出典記事
不倫スキャンダルで大会出場を自粛中のタイガー・ウッズ(米国)が、マスターズ(4月8日開幕、オーガスタ・ナショナルGC)出場へ臨戦態勢に入った。

 11日ニューヨーク・ポスト紙が、米ツアー、アーノルド・パーマー招待(25日開幕、フロリダ州オーランド)から復帰する見通しとの記事を掲載した。同大会で過去6勝を挙げており、プロ転向後の96年以降欠場は1度もない。大会運営はウッズがマネジメント契約を結ぶIMGで、報道陣の規制も容易になる。「ウッズは先週、大会コースをどう攻略するか、関係者らと作戦を練った」との関係者のコメントを添えた。

 一方、AP通信はウッズの近い関係者2人の証言として、マスターズを復帰戦に計画していると報道した。同大会はメディアの数を規制し、ロープ内に報道陣が入ることも禁止していることなども理由に挙げた。

 復帰戦の情報は錯綜(さくそう)しているが、いずれにしてもウッズが、マスターズに照準を合わせて最終調整に入ったことは間違いなさそう。2月28日にアリゾナ州でのリハビリ治療を終え、フロリダ州オーランドの自宅近くのコースで本格的な練習を再開。今週初めにはコーチのハンク・ヘイニーも合流したという。さらに世界中の注目を集める復帰戦に備えて、ブッシュ前大統領や、薬物使用告白から球界復帰した米大リーグ、カージナルスのマーク・マグワイア・コーチのコンサルタントを務めたアリ・フライシャー氏を雇ったという。

作業指示
• 1. ウッズの復帰戦を報じた記事に名前が登場する人物を、記事中の表記どおりにすべて挙げてください。
• 2. 記事の内容に基づいて、次の各問いに答えてください。
(a) アーノルド・パーマー招待は何日に開幕するか。
(b) ウッズがアリゾナ州でのリハビリ治療を終えたのはいつか。
(c) ウッズはアーノルド・パーマー招待で過去に何勝を挙げているか。
• 3. 記事のうち、「不倫スキャンダルで大会出場を」から「の関係者のコメントを添えた。」までの部分（末尾の語句も含む）を書き写してください。

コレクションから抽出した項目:
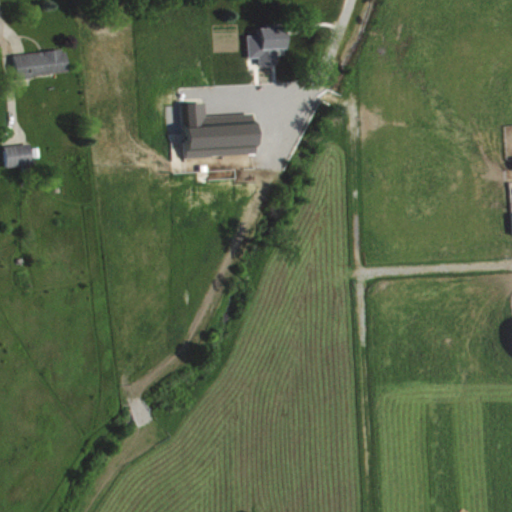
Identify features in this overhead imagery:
building: (302, 40)
building: (267, 45)
road: (326, 56)
building: (39, 64)
building: (20, 155)
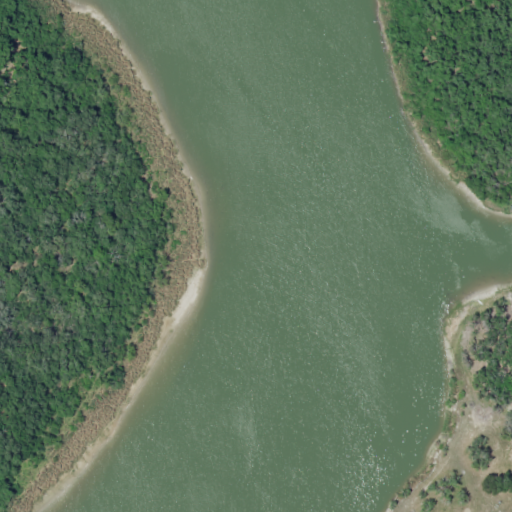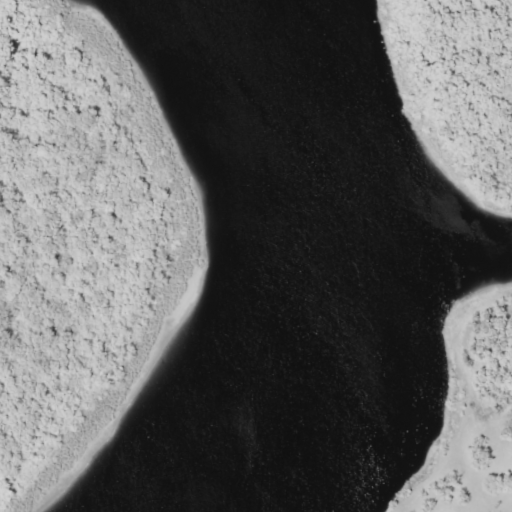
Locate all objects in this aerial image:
power plant: (72, 232)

各設問の解答
• 1.
タイガー・ウッズ
ハンク・ヘイニー
ブッシュ前大統領
マーク・マグワイア
アリ・フライシャー

• 2.
(a) 25日
(b) 2月28日
(c) 6勝

• 3.
不倫スキャンダルで大会出場を自粛中のタイガー・ウッズ(米国)が、マスターズ(4月8日開幕、オーガスタ・ナショナルGC)出場へ臨戦態勢に入った。

 11日ニューヨーク・ポスト紙が、米ツアー、アーノルド・パーマー招待(25日開幕、フロリダ州オーランド)から復帰する見通しとの記事を掲載した。同大会で過去6勝を挙げており、プロ転向後の96年以降欠場は1度もない。大会運営はウッズがマネジメント契約を結ぶIMGで、報道陣の規制も容易になる。「ウッズは先週、大会コースをどう攻略するか、関係者らと作戦を練った」との関係者のコメントを添えた。